[Saved data entries]
---+---

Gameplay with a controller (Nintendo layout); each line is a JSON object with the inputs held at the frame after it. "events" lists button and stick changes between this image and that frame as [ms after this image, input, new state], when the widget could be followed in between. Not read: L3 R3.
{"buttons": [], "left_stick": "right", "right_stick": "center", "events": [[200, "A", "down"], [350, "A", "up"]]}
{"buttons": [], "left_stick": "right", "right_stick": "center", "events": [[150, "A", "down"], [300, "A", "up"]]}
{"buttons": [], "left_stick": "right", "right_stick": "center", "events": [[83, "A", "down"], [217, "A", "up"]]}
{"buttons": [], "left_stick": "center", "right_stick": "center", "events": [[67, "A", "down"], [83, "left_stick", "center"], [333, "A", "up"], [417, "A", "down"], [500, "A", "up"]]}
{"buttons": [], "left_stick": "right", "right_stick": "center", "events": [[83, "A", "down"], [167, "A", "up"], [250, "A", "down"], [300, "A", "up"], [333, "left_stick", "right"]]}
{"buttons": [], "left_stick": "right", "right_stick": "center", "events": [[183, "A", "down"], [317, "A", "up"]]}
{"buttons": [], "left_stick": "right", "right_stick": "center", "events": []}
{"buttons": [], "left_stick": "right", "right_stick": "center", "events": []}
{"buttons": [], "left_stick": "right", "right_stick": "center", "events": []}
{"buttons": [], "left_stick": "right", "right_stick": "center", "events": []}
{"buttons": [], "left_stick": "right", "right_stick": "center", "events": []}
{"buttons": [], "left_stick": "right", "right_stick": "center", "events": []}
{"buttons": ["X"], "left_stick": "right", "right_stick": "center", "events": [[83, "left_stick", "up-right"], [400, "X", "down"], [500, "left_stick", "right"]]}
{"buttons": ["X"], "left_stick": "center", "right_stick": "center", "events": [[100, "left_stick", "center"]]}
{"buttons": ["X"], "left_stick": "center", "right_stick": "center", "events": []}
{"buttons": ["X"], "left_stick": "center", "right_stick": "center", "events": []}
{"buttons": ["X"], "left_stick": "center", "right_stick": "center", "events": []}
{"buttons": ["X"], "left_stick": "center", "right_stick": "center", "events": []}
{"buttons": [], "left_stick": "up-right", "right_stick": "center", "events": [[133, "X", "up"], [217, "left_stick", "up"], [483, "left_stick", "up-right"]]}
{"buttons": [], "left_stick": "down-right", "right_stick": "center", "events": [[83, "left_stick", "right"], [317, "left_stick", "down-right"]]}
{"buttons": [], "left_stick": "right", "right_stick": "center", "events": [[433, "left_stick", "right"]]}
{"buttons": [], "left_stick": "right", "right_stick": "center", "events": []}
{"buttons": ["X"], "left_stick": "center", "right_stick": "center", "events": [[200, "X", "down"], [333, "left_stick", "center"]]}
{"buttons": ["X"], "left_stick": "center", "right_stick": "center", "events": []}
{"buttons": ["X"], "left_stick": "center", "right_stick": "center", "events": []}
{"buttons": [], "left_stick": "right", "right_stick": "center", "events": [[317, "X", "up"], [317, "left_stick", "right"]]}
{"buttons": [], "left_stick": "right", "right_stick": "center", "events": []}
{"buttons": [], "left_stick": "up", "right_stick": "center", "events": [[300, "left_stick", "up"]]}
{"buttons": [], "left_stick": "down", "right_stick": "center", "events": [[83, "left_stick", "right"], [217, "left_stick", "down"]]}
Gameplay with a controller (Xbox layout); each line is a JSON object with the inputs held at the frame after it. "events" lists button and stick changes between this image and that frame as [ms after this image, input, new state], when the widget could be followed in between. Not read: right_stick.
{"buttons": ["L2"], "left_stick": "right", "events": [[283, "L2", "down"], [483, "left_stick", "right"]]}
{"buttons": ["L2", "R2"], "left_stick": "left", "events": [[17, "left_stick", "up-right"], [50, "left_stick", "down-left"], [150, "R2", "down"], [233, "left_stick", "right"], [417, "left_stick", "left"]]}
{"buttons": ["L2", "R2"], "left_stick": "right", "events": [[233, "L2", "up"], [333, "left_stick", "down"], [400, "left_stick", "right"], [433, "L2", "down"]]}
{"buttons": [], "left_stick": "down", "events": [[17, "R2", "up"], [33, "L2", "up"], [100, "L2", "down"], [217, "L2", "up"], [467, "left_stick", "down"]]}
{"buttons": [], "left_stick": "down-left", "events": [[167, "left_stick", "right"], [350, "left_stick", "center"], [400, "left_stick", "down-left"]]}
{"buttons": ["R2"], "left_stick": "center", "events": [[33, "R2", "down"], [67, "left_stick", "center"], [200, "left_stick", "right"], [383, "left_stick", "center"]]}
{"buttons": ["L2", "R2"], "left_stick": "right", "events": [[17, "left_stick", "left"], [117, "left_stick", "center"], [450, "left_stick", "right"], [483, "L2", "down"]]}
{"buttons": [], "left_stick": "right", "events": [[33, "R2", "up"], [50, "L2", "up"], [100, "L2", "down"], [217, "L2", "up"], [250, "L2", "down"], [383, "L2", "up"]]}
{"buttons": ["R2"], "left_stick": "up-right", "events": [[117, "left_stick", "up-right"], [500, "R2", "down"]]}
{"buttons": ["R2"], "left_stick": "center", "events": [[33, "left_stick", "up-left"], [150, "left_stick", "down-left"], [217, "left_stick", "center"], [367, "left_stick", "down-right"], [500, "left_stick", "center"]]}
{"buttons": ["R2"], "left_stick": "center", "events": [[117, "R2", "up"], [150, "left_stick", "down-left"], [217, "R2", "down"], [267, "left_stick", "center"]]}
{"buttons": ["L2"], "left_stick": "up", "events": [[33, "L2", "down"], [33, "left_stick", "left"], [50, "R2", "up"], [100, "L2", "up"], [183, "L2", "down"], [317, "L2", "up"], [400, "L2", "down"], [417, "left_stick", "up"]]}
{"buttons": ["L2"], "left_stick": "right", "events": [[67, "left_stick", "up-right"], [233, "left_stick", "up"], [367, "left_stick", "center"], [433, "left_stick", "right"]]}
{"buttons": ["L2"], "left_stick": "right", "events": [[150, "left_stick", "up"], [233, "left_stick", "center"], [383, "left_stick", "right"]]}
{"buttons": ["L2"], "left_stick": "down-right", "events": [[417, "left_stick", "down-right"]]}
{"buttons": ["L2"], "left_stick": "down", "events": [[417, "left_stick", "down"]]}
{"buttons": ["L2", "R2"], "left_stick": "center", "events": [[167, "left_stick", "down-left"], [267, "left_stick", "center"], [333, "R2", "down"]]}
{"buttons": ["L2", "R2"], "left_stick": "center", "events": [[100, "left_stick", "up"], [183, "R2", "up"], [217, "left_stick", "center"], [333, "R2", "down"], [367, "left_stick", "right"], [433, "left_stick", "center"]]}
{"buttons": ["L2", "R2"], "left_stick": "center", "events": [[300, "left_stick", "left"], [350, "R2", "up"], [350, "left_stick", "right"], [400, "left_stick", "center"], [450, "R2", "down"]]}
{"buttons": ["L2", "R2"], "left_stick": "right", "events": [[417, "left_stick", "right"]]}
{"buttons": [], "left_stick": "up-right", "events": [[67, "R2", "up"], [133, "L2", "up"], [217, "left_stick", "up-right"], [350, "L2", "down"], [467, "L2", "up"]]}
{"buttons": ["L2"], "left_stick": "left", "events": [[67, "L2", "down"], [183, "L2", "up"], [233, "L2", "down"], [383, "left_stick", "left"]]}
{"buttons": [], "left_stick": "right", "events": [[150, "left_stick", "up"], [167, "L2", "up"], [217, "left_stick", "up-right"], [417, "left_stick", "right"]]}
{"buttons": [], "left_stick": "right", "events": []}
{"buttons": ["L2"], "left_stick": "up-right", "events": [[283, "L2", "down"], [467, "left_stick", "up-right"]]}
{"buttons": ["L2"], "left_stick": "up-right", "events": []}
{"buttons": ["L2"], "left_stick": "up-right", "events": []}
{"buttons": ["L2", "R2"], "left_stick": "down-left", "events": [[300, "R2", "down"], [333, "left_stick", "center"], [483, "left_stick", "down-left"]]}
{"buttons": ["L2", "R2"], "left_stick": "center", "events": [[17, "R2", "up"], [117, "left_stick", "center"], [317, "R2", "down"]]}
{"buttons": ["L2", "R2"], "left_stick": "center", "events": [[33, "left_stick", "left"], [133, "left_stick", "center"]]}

---+---

[EXERCISE AIM]
Make a copy of each line in the records that has the word "inputs".

[EXPECTED ANSWER]
Gameplay with a controller (Nintendo layout); each line is a JSON object with the inputs held at the frame after it. "events" lists button and stick changes between this image and that frame as [ms after this image, input, new state], when the widget could be followed in between. Not read: L3 R3.
Gameplay with a controller (Xbox layout); each line is a JSON object with the inputs held at the frame after it. "events" lists button and stick changes between this image and that frame as [ms after this image, input, new state], when the widget could be followed in between. Not read: right_stick.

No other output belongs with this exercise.